Felix, cumartesi sabahına uyandığında heyecanla dün gece masanın üzerine koyduğu kartı eline aldı. Numarayı telefonuna yazdıktan sonra hemen aradı. Çok sürmeden, telefon açıldı.

"Hwang Hyunjin, Hwang Grup buyurun?"

"Eh, şey..." Felix biraz duraksadıktan sonra devam etti. "Dün konuşmuştuk. Bebek bakıcılığı için."

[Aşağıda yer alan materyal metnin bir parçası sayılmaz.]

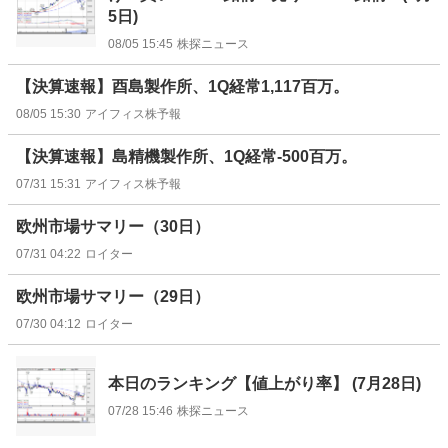
5日)
08/05 15:45
株探ニュース
【決算速報】酉島製作所、1Q経常1,117百万。
08/05 15:30
アイフィス株予報
【決算速報】島精機製作所、1Q経常-500百万。
07/31 15:31
アイフィス株予報
欧州市場サマリー（30日）
07/31 04:22
ロイター
欧州市場サマリー（29日）
07/30 04:12
ロイター
本日のランキング【値上がり率】 (7月28日)
07/28 15:46
株探ニュース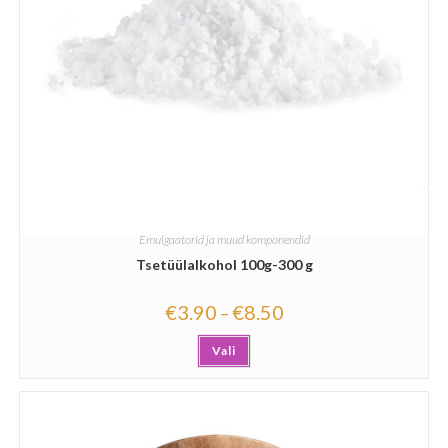
Emulgaatorid ja muud komponendid
Tsetüülalkohol 100g-300 g
€
3.90
€
8.50
–
Vali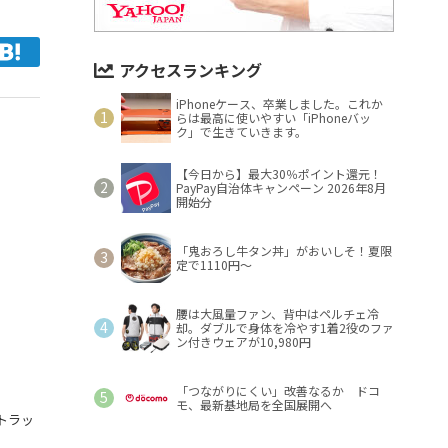
アクセスランキング
iPhoneケース、卒業しました。これか
らは最高に使いやすい「iPhoneバッ
ク」で生きていきます。
【今日から】最大30％ポイント還元！
PayPay自治体キャンペーン 2026年8月
開始分
「鬼おろし牛タン丼」がおいしそ！夏限
定で1110円～
腰は大風量ファン、背中はペルチェ冷
却。ダブルで身体を冷やす1着2役のファ
ン付きウェアが10,980円
「つながりにくい」改善なるか ドコ
モ、最新基地局を全国展開へ
トラッ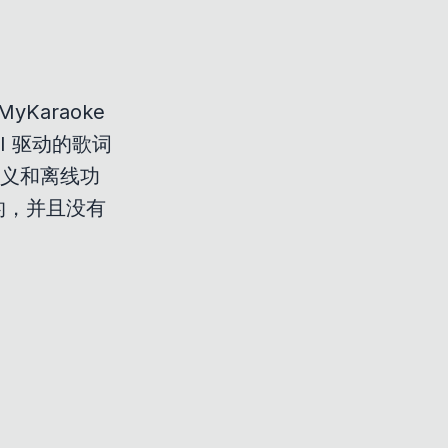
MyKaraoke
I 驱动的歌词
自定义和离线功
的，并且没有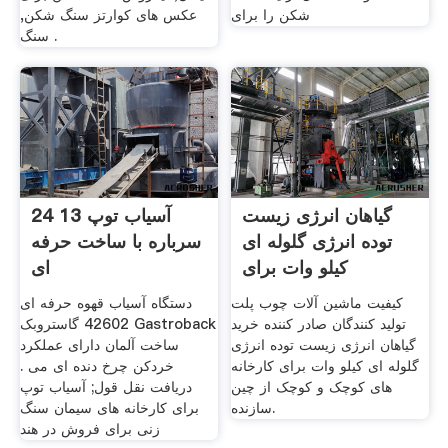
شكن را برای
عکس های کوارتز سنگ شکن,
سنگ .
گیاهان انرژی زیست
24 13 آسیاب توپ
توده انرژی گلوله ای
سرباره با ساخت حرفه
کیلو وات برای
ای
کیفیت ماشین آلات چوب پلت
دستگاه آسیاب قهوه حرفه ای
تولید کنندگان صادر کننده خرید
42602 گاستروبک Gastroback
گیاهان انرژی زیست توده انرژی
ساخت آلمان دارای عملکرد
گلوله ای کیلو وات برای کارخانه
خردکن چرخ دنده ای می .
های کوچک و کوچک از چین
دریافت نقل قول; آسیاب توپ
سازنده.
برای کارخانه های سیمان سنگ
زنی برای فروش در هند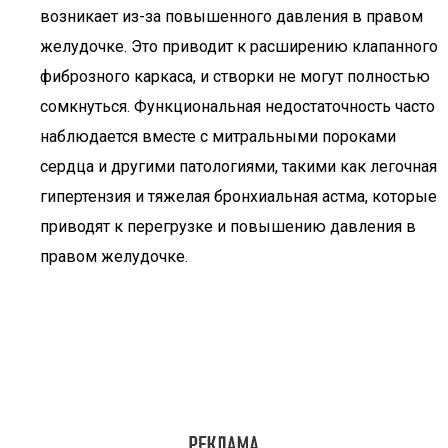
возникает из-за повышенного давления в правом
желудочке. Это приводит к расширению клапанного
фиброзного каркаса, и створки не могут полностью
сомкнуться. Функциональная недостаточность часто
наблюдается вместе с митральными пороками
сердца и другими патологиями, такими как легочная
гипертензия и тяжелая бронхиальная астма, которые
приводят к перегрузке и повышению давления в
правом желудочке.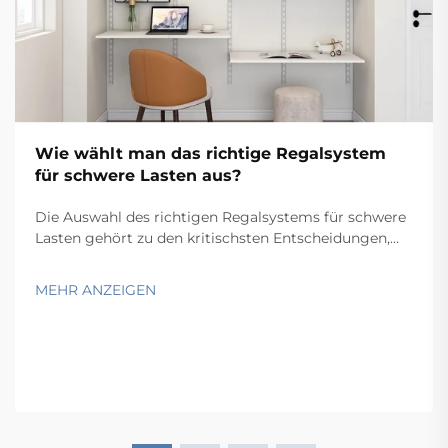
Wie wählt man das richtige Regalsystem
für schwere Lasten aus?
Die Auswahl des richtigen Regalsystems für schwere
Lasten gehört zu den kritischsten Entscheidungen,
die ein Lagerleiter, Facility-Planer oder ein Team für
industrielle Betriebsabläufe treffen muss. Die falsche
MEHR ANZEIGEN
Wahl kann zu strukturellen Ausfällen, Gefahren am
Arbeitsplatz, Ineffizienzen...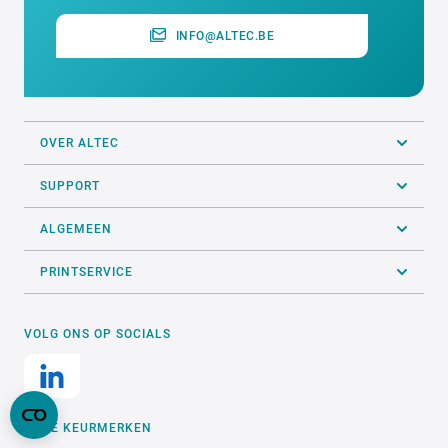
INFO@ALTEC.BE
OVER ALTEC
SUPPORT
ALGEMEEN
PRINTSERVICE
VOLG ONS OP SOCIALS
ONZE KEURMERKEN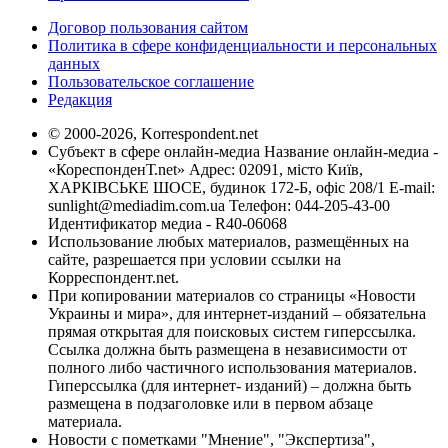
Договор пользования сайтом
Политика в сфере конфиденциальности и персональных
данных
Пользовательское соглашение
Редакция
© 2000-2026, Korrespondent.net
Субъект в сфере онлайн-медиа Название онлайн-медиа -
«КореспонденТ.net» Адрес: 02091, місто Київ,
ХАРКІВСЬКЕ ШОСЕ, будинок 172-Б, офіс 208/1 E-mail:
sunlight@mediadim.com.ua
Телефон: 044-205-43-00
Идентификатор медиа - R40-06068
Использование любых материалов, размещённых на
сайте, разрешается при условии ссылки на
Корреспондент.net.
При копировании материалов со страницы «Новости
Украины и мира», для интернет-изданий – обязательна
прямая открытая для поисковых систем гиперссылка.
Ссылка должна быть размещена в независимости от
полного либо частичного использования материалов.
Гиперссылка (для интернет- изданий) – должна быть
размещена в подзаголовке или в первом абзаце
материала.
Новости с пометками "Мнение", "Экспертиза",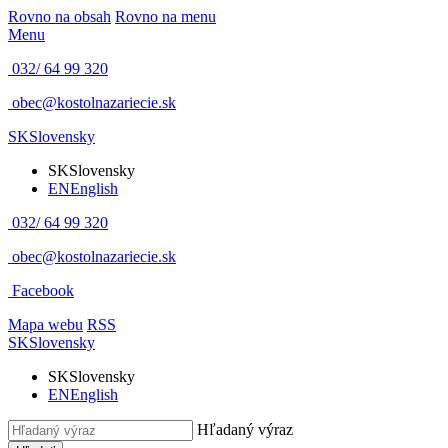
Rovno na obsah
Rovno na menu
Menu
032/ 64 99 320
obec@kostolnazariecie.sk
SK
Slovensky
SK
Slovensky
EN
English
032/ 64 99 320
obec@kostolnazariecie.sk
Facebook
Mapa webu
RSS
SK
Slovensky
SK
Slovensky
EN
English
Hľadaný výraz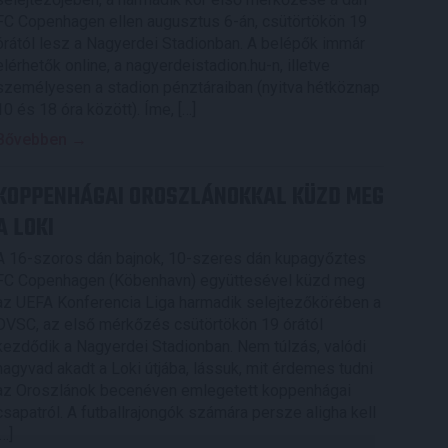
FC Copenhagen ellen augusztus 6-án, csütörtökön 19
órától lesz a Nagyerdei Stadionban. A belépők immár
elérhetők online, a nagyerdeistadion.hu-n, illetve
személyesen a stadion pénztáraiban (nyitva hétköznap
10 és 18 óra között). Íme, […]
Bővebben →
KOPPENHÁGAI OROSZLÁNOKKAL KÜZD MEG
A LOKI
A 16-szoros dán bajnok, 10-szeres dán kupagyőztes
FC Copenhagen (Köbenhavn) együttesével küzd meg
az UEFA Konferencia Liga harmadik selejtezőkörében a
DVSC, az első mérkőzés csütörtökön 19 órától
kezdődik a Nagyerdei Stadionban. Nem túlzás, valódi
nagyvad akadt a Loki útjába, lássuk, mit érdemes tudni
az Oroszlánok becenéven emlegetett koppenhágai
csapatról. A futballrajongók számára persze aligha kell
[…]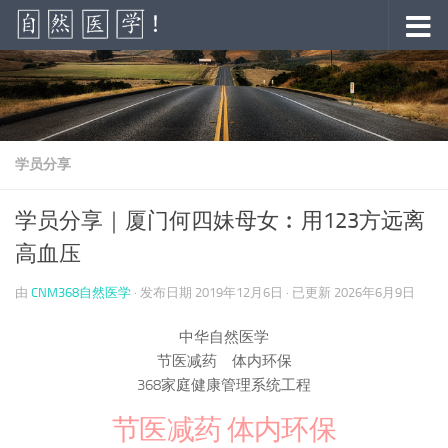
跳至内容
学员分享
学员分享｜厦门何四妹母女︰用123方远离
高血压
由
CNM368自然医学
· 发布日期
2019年12月6日
· 已更新
2026年6月9日
中华自然医学
节医减药 体内环保
368家庭健康管理系统工程
节医减药 体内环保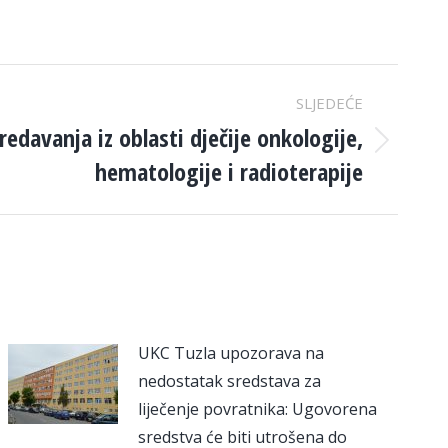
SLJEDEĆE
edavanja iz oblasti dječije onkologije,
hematologije i radioterapije
UKC Tuzla upozorava na
nedostatak sredstava za
liječenje povratnika: Ugovorena
sredstva će biti utrošena do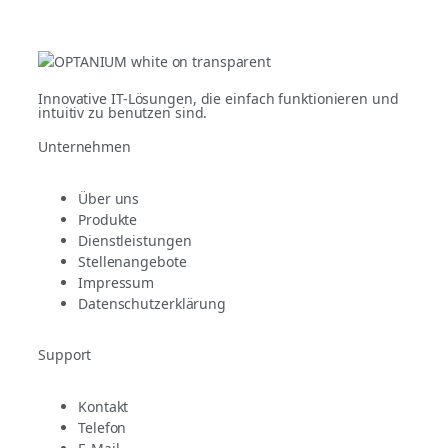
Innovative IT-Lösungen, die einfach funktionieren und
intuitiv zu benutzen sind.
Unternehmen
Über uns
Produkte
Dienstleistungen
Stellenangebote
Impressum
Datenschutzerklärung
Support
Kontakt
Telefon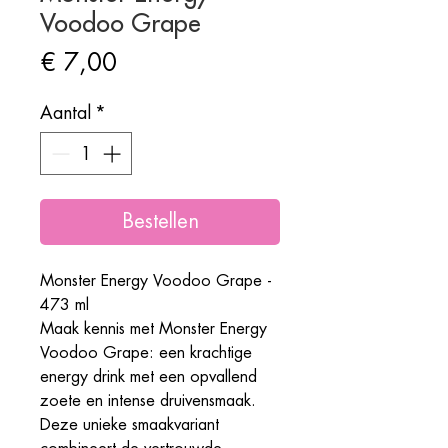
Voodoo Grape
Prijs
€ 7,00
Aantal
*
Bestellen
Monster Energy Voodoo Grape -
473 ml
Maak kennis met Monster Energy
Voodoo Grape: een krachtige
energy drink met een opvallend
zoete en intense druivensmaak.
Deze unieke smaakvariant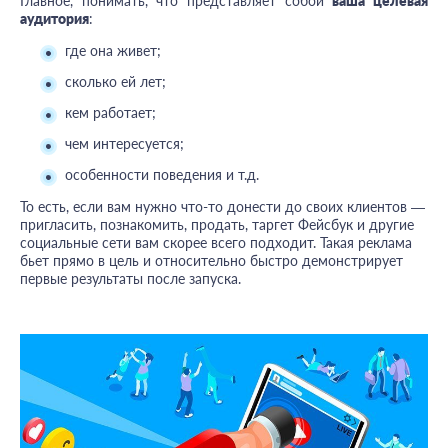
Главное, понимать, что представляет собой
ваша целевая
аудитория
:
где она живет;
сколько ей лет;
кем работает;
чем интересуется;
особенности поведения и т.д.
То есть, если вам нужно что-то донести до своих клиентов —
пригласить, познакомить, продать, таргет Фейсбук и другие
социальные сети вам скорее всего подходит. Такая реклама
бьет прямо в цель и относительно быстро демонстрирует
первые результаты после запуска.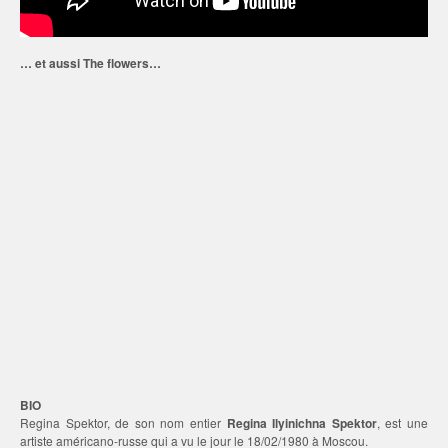
… et aussi The flowers…
BIO
Regina Spektor, de son nom entier
Regina Ilyinichna Spektor
, est une
artiste américano-russe qui a vu le jour le 18/02/1980 à Moscou.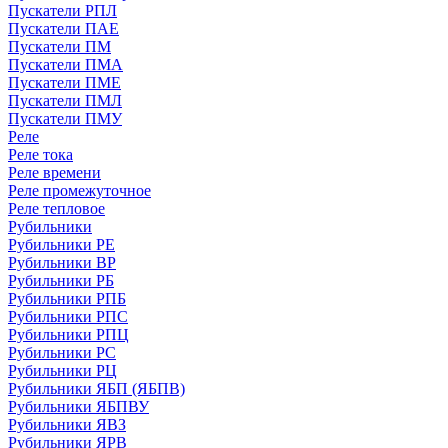
Пускатели РПЛ
Пускатели ПАЕ
Пускатели ПМ
Пускатели ПМА
Пускатели ПМЕ
Пускатели ПМЛ
Пускатели ПМУ
Реле
Реле тока
Реле времени
Реле промежуточное
Реле тепловое
Рубильники
Рубильники РЕ
Рубильники ВР
Рубильники РБ
Рубильники РПБ
Рубильники РПС
Рубильники РПЦ
Рубильники РС
Рубильники РЦ
Рубильники ЯБП (ЯБПВ)
Рубильники ЯБПВУ
Рубильники ЯВЗ
Рубильники ЯРВ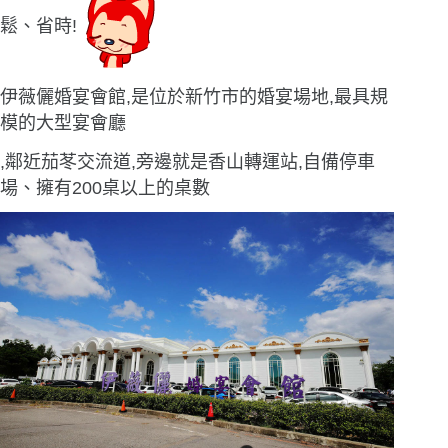
鬆、省時!
伊薇儷婚宴會館,是位於新竹市的婚宴場地,最具規
模的大型宴會廳
,鄰近茄苳交流道,旁邊就是香山轉運站,自備停車
場、擁有200桌以上的桌數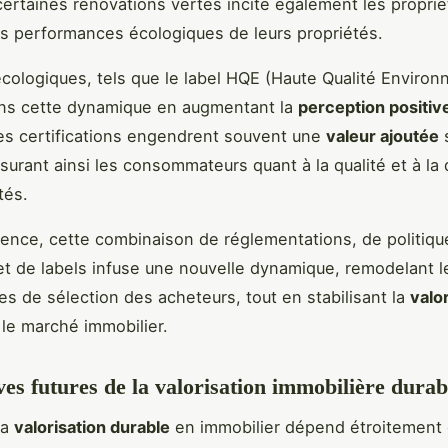
 certaines rénovations vertes incite également les proprié
es performances écologiques de leurs propriétés.
écologiques, tels que le label HQE (Haute Qualité Environ
ans cette dynamique en augmentant la
perception positiv
Ces certifications engendrent souvent une
valeur ajoutée
s
surant ainsi les consommateurs quant à la qualité et à la d
tés.
nce, cette combinaison de réglementations, de politiqu
et de labels infuse une nouvelle dynamique, remodelant l
res de sélection des acheteurs, tout en stabilisant la
valo
le marché immobilier.
ves futures de la valorisation immobilière durab
la
valorisation durable
en immobilier dépend étroitement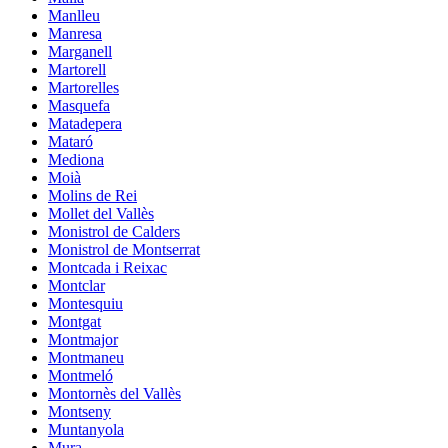
Manlleu
Manresa
Marganell
Martorell
Martorelles
Masquefa
Matadepera
Mataró
Mediona
Moià
Molins de Rei
Mollet del Vallès
Monistrol de Calders
Monistrol de Montserrat
Montcada i Reixac
Montclar
Montesquiu
Montgat
Montmajor
Montmaneu
Montmeló
Montornès del Vallès
Montseny
Muntanyola
Mura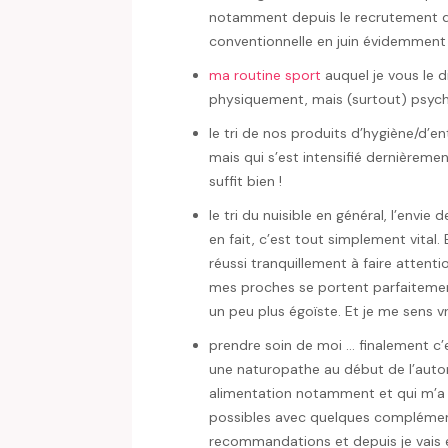
notamment depuis le recrutement d’
conventionnelle en juin évidemment
ma routine sport
auquel je vous le di
physiquement, mais (surtout) psyc
le tri de nos produits d’hygiène/d’en
mais qui s’est intensifié dernièrement
suffit bien !
le tri du nuisible en général, l’envie 
en fait, c’est tout simplement vital.
réussi tranquillement à faire attenti
mes proches se portent parfaitement
un peu plus égoïste. Et je me sens v
prendre soin de moi … finalement c’
une naturopathe au début de l’auto
alimentation notamment et qui m’a r
possibles avec quelques compléments,
recommandations et depuis je vais 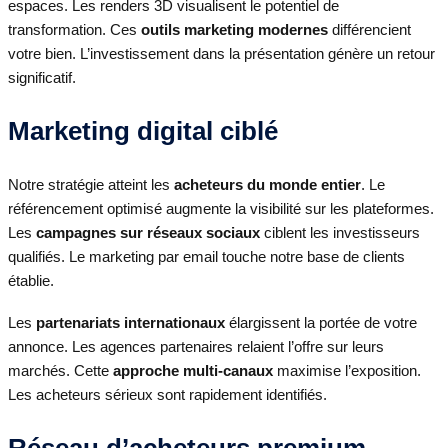
espaces. Les renders 3D visualisent le potentiel de
transformation. Ces
outils marketing modernes
différencient
votre bien. L’investissement dans la présentation génère un retour
significatif.
Marketing digital ciblé
Notre stratégie atteint les
acheteurs du monde entier
. Le
référencement optimisé augmente la visibilité sur les plateformes.
Les
campagnes sur réseaux sociaux
ciblent les investisseurs
qualifiés. Le marketing par email touche notre base de clients
établie.
Les
partenariats internationaux
élargissent la portée de votre
annonce. Les agences partenaires relaient l’offre sur leurs
marchés. Cette
approche multi-canaux
maximise l’exposition.
Les acheteurs sérieux sont rapidement identifiés.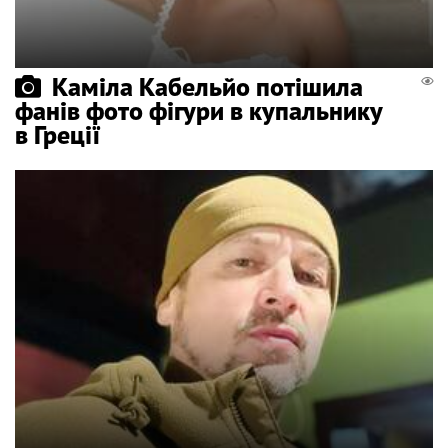
Каміла Кабельйо потішила
фанів фото фігури в купальнику
в Греції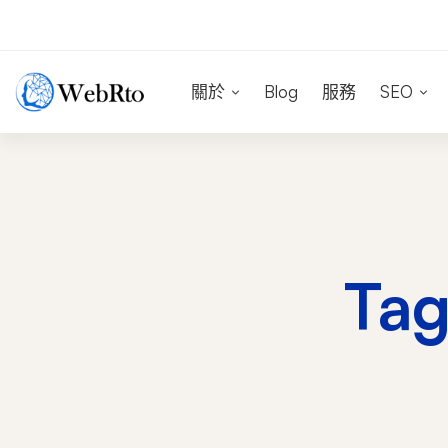
關於
Blog
服務
SEO
Ta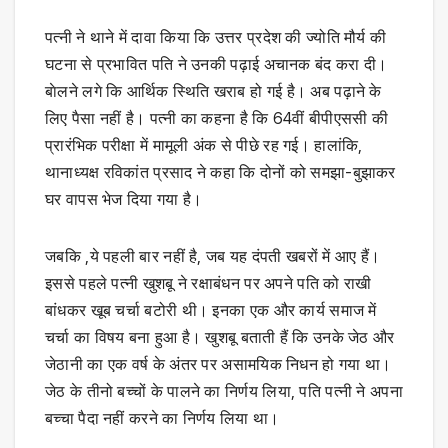
पत्नी ने थाने में दावा किया कि उत्तर प्रदेश की ज्योति मौर्य की
घटना से प्रभावित पति ने उनकी पढ़ाई अचानक बंद करा दी।
बाेलने लगे कि आर्थिक स्थिति खराब हो गई है। अब पढ़ाने के
लिए पैसा नहीं है। पत्नी का कहना है कि 64वीं बीपीएससी की
प्रारंभिक परीक्षा में मामूली अंक से पीछे रह गई। हालांकि,
थानाध्यक्ष रविकांत प्रसाद ने कहा कि दोनों को समझा-बुझाकर
घर वापस भेज दिया गया है।
जबकि ,ये पहली बार नहीं है, जब यह दंपती खबरों में आए हैं।
इससे पहले पत्नी खुशबू ने रक्षाबंधन पर अपने पति को राखी
बांधकर खूब चर्चा बटोरी थी। इनका एक और कार्य समाज में
चर्चा का विषय बना हुआ है। खुशबू बताती हैं कि उनके जेठ और
जेठानी का एक वर्ष के अंतर पर असामयिक निधन हो गया था।
जेठ के तीनो बच्चों के पालने का निर्णय लिया, पति पत्नी ने अपना
बच्चा पैदा नहीं करने का निर्णय लिया था।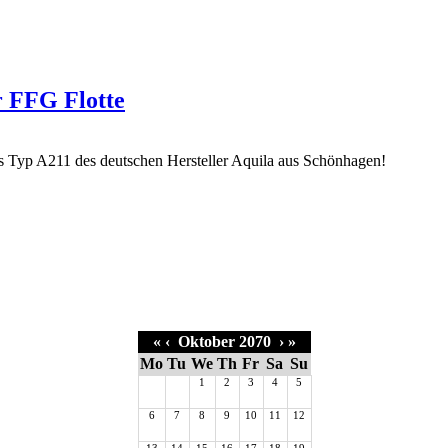
r FFG Flotte
«
‹
Oktober 2070
›
»
Mo
Tu
We
Th
Fr
Sa
Su
1
2
3
4
5
6
7
8
9
10
11
12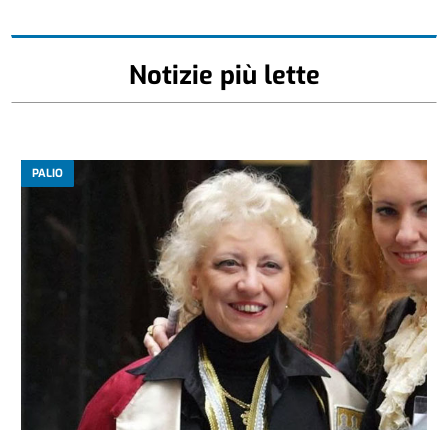
Notizie più lette
PALIO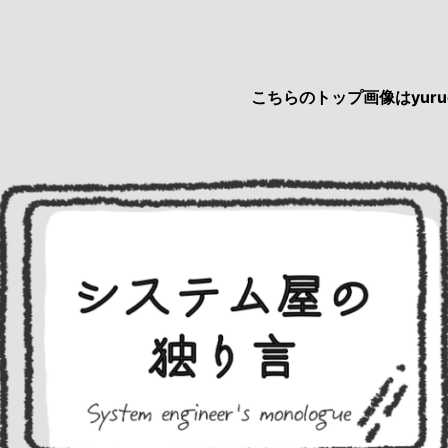
こちらのトップ画像はyurucau画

"Ah, evet." Hyunjin derin bir nefes aldıktan sonra devam etti. "Size mesaj olarak adresi ileteceğim. Evdekilerin geleceğinizden haberi var. Ben de çok geçmeden orada olurum."

"Pekala..."

Felix, telefonu kapattıktan kısa bir süre sonra telefonuna gelen mesaja gülümsedi. Etrafı hala pek bilmiyordu ama bu adresi görünce gülümsemesine engel olamadı. Şehrin en zenginlerin oturduğu, şehirden biraz uzak sayılan, villaların bulunduğu bir semtti burası. Oraya nasıl gideceğini bilmiyordu, cebinde taksi tutmak için yeterli parası yoktu, ama sorun değildi. Hemen dostu Seungmin'i aradı.

"Bu saatte..." Seungmin'in sesi uykulu geliyordu. "İnşallah ölmüşsündür... yoksa bu saatte neden arıyorsun be salak herif..."

"Acil durum Minnie!" Felix'in sesi biraz mahçup, biraz heyecanlı geliyordu. "Bizimkilere sakın çaktırma, bana biraz borç göndermeni isteyeceğim."

"Hah, ilk günden dibi gördün mü?"

"Çok iyi bir iş buldum Seung. Ama uzakta biraz, ulaşım için istiyorum. Hem paramı aldığımda sana fazlasıyla ödeyeceğim!"

"Pavyona falan düşmüyorsun değil mi?"

"Ne diyorsun salak..."

Seungmin güldükten sonra telefonu kapattı. Çok kısa bir süre içerisindeyse Felix telefonuna gelen mesaja baktı, hesabına para geldiğinin bildirimiydi bu. Hemen hazırlandı, en güzel, en pahalı kıyafetlerini giydi ve evden ayrıldı.

Bir atm bulup parayı çektikten sonra hızlı adımlarla en yakındaki taksi durağına gitti. Şoföre adresi söyledikten sonra başını kaldırıp adama baktı ve yavru köpek bakışı attı. "Ne kadar tutar efendim?"

"Xxx kadar."

"Ah..." Felix, yavaşça yüzünü düşürdü. "Biraz daha kestirme yollardan gitsek... benim pek param yok da..."

Felix'in masum yüzüne hayır demek çok zordu. Adam, Felix'in söylediği biraz daha düşük bir ücreti kabul etti ve Felix'in arabaya binmesiyle yola koyuldular.

Felix, adresin önüne geldiğinde adama parayı uzattı ve teşekkür ederek arabadan indi. İçeriye doğru yürümeye başlamadan önce, mansiyonun önünde durdu ve büyüklüğü karşısında hayrete düşmeyi ihmal etmedi. Daha önce hep böyle yerlerde kimlerin oturduğunu düşünürdü. Şimdi anlıyordu.

İçeri girdiğinde onu bir güvenlik karşıladı. "Ne için gelmiştiniz?"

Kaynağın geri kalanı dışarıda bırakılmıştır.